American politician (1850–1928)

Elbridge Gerry Brown (April 15, 1850 – August 30, 1928) was an American journalist and politician who was a founding member of the Populist and Independence parties. He was the Populist nominee for Governor of Massachusetts in 1895 and the Independence nominee for Lieutenant Governor in 1906 and 1907. He served on the Boston Common Council as a member of the Republican Party and in the Massachusetts House of Representatives as a Democrat.

==Early life==
Brown was born in Boston's North End on April 15, 1850. He graduated from The English High School.

==Journalism==
After serving as a printer's apprentice, Brown worked on the staff of the Commercial Bulletin. In 1870, he was a legislative reporter for The Boston Post. As the city and night editor of the Boston Evening Gazette, he covered the Great Boston Fire of 1872. Not long after Charles H. Taylor founded The Boston Globe, Brown went to work for him. He then served as business manager of the Boston Journal of Commerce. In 1874, he founded The Spiritual Scientist, a weekly journal dedicated to the teachings of spiritualism. In 1878, Brown became owner and editor of the Bunker Hill Times. Upon moving to Brockton, Massachusetts, Brown started the Diamond, which was dedicated to labor interests.

==Politics==
===Early work===
Brown began his involvement in politics as a member of the Republican Party. In 1884, he was a member of the Boston Common Council.

===Populist Party===
Brown attended the Cincinnati Populist Convention of 1891. On March 30, 1892, he chaired the inaugural meeting of the Massachusetts Citizen's Party. He headed the Massachusetts delegation at the 1892 Populist Party Convention in Omaha, Nebraska, which saw the adoption of the Omaha Platform.

Brown was the party's nominee for the United States House of Representatives seat in Massachusetts's 6th congressional district in the 1892 election. In 1894, he was the party's nominee in the 12th congressional district. Brown was the Populist candidate in the 1895 Massachusetts gubernatorial election. He finished a distant fourth with over 2% of the vote.

What to do: Pick up the biography of Elbridge Gerry Brown from where it stops and carry it on.

[Dataset entries]

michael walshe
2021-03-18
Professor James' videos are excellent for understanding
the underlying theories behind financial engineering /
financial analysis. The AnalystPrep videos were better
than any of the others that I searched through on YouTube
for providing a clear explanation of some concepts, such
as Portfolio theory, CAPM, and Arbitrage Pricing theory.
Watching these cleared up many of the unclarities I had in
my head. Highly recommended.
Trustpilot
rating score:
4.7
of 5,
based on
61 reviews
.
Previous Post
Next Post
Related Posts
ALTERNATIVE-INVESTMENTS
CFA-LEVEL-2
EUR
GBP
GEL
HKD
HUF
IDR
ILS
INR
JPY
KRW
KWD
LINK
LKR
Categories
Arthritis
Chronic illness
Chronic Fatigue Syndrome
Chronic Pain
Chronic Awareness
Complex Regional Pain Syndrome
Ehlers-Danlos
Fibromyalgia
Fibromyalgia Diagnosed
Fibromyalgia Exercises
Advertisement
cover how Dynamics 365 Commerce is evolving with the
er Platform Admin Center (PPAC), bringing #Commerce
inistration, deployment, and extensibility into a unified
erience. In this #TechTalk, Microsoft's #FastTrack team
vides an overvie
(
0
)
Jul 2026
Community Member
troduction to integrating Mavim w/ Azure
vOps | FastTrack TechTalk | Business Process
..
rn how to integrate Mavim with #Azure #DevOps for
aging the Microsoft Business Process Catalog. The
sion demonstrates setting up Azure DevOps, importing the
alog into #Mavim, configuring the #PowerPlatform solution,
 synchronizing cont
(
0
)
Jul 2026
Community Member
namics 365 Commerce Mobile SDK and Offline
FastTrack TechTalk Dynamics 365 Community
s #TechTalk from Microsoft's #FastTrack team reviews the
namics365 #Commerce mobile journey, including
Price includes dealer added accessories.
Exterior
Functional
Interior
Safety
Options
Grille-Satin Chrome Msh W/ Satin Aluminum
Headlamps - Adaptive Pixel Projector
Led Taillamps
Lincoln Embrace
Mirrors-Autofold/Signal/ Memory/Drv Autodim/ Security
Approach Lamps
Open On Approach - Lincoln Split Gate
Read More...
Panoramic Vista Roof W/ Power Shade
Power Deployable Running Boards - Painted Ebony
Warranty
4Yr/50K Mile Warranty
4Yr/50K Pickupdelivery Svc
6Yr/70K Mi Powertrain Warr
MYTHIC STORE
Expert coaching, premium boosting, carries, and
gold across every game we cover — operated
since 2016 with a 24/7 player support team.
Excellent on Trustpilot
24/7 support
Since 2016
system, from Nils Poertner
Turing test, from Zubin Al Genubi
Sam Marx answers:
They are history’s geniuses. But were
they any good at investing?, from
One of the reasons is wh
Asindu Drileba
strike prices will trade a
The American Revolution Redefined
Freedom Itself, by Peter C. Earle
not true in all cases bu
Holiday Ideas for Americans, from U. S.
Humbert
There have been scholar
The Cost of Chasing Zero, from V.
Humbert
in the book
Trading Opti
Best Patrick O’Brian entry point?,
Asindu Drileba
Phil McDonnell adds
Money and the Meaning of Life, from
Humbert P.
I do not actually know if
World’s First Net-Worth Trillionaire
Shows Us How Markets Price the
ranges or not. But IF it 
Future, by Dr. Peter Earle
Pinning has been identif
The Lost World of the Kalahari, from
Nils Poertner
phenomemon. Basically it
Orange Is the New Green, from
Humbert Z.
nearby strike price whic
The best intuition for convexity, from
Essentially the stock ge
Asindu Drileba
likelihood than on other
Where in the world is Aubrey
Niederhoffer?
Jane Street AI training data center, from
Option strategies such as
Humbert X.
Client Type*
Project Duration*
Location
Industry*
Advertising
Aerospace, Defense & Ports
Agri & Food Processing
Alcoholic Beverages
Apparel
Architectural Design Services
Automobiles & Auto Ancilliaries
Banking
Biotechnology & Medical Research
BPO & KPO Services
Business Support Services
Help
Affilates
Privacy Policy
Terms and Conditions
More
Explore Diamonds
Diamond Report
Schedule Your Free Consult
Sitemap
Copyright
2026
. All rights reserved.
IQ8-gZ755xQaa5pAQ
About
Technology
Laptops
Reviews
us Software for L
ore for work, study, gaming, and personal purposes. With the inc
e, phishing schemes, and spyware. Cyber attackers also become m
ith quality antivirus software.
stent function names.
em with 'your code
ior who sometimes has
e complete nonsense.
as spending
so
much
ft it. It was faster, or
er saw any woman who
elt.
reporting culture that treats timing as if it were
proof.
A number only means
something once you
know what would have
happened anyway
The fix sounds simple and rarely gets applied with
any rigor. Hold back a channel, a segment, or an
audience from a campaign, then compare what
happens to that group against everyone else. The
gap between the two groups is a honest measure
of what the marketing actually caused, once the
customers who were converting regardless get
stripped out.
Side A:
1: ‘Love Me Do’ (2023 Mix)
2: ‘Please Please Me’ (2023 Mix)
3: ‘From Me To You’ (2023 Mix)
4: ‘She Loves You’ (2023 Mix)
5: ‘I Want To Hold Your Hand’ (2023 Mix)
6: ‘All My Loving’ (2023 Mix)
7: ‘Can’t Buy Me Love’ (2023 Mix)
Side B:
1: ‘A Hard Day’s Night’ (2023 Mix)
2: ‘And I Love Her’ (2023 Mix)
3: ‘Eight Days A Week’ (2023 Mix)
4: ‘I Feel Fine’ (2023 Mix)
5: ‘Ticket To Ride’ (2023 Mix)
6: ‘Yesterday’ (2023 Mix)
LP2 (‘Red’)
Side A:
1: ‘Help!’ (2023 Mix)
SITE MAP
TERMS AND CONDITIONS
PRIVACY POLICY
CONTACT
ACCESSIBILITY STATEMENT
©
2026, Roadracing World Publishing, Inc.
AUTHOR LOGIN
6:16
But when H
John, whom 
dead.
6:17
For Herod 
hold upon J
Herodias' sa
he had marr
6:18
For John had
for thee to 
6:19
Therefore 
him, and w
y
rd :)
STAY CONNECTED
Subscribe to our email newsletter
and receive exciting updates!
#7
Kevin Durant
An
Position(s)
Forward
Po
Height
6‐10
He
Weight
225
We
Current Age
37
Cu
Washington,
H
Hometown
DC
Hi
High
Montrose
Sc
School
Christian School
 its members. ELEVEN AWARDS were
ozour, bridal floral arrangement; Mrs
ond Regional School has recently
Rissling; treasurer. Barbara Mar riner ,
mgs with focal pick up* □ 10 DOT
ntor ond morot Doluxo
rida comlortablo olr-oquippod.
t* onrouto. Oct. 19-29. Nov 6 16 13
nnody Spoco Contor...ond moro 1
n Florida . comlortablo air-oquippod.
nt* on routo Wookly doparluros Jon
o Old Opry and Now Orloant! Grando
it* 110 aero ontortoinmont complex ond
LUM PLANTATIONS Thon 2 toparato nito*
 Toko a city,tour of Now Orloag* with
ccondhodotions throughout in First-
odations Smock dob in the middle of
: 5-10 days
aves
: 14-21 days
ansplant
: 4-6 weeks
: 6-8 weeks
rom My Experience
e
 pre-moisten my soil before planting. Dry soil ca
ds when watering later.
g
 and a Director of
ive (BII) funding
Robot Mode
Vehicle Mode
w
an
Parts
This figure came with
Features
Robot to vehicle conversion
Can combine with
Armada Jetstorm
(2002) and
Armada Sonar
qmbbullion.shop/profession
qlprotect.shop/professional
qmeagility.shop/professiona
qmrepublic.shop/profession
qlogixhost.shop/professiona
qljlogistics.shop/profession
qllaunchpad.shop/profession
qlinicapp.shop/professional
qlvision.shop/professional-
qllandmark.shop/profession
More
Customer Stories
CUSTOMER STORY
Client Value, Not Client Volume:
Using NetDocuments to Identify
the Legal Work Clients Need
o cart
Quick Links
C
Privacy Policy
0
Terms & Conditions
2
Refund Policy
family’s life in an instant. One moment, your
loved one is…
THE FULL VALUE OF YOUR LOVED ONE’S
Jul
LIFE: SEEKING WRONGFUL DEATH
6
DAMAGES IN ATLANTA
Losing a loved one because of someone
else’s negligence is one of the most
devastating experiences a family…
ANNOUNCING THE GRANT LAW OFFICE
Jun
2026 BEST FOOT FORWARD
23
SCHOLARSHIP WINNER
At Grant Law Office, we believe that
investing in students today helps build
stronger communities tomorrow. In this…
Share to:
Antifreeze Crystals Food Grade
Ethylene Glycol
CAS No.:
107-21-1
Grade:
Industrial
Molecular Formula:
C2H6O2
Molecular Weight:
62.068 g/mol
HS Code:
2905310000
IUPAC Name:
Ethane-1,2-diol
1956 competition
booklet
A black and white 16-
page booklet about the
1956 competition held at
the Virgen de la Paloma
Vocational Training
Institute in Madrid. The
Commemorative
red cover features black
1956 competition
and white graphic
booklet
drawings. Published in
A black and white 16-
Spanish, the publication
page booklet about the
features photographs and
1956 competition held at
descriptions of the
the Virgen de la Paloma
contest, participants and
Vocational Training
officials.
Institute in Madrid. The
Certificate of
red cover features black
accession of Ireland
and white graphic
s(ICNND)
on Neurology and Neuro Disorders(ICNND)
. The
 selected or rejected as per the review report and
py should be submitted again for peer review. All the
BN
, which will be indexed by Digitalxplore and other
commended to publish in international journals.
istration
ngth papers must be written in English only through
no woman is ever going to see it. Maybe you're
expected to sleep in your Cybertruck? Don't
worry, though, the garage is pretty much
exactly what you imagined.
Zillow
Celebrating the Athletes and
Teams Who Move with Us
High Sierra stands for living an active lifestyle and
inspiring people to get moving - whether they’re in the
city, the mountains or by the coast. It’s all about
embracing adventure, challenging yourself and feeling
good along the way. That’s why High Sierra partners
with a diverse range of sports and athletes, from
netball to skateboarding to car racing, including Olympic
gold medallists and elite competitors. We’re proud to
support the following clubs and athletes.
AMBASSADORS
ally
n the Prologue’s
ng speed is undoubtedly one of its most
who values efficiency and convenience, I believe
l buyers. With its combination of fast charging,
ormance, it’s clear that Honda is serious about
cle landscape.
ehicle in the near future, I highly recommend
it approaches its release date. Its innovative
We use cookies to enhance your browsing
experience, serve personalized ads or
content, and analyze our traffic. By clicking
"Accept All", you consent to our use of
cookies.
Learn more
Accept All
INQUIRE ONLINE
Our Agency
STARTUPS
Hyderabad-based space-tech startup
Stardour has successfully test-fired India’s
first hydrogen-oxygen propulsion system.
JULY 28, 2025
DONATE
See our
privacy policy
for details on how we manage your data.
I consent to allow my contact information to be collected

Task result:
Brown led the Massachusetts delegation at the 1896 Populist National Convention. The delegation was strongly against nominating Arthur Sewall for vice president and instead backed Brown for the position. The nomination would ultimately go to Thomas E. Watson.

In 1896 United States House of Representatives elections, Brown received both the Populist and Democratic nominations in the 12th congressional district. He was defeated by Republican William C. Lovering 77% to 23%.

===Democratic Party===
In 1899, Brown was the Democratic candidate for Massachusetts State Auditor after Walter L. Ramsdell dropped out of the race. He lost to Republican incumbent John W. Kimball 162,695 votes to 95,990. He won the nomination again in 1900, but lost to Henry E. Turner 206,301 votes to 125,742.

===Independence League===
Brown became involved with the Independence League during its early days and was the party's nominee for Lieutenant Governor in 1905. He was one of three Independence nominees to be also nominated by the Democratic party (the others being gubernatorial nominee John B. Moran and nominee for auditor, Thomas L. Hisgen). Brown lost a close race to Eben Sumner Draper, 200,747 votes to 191,138.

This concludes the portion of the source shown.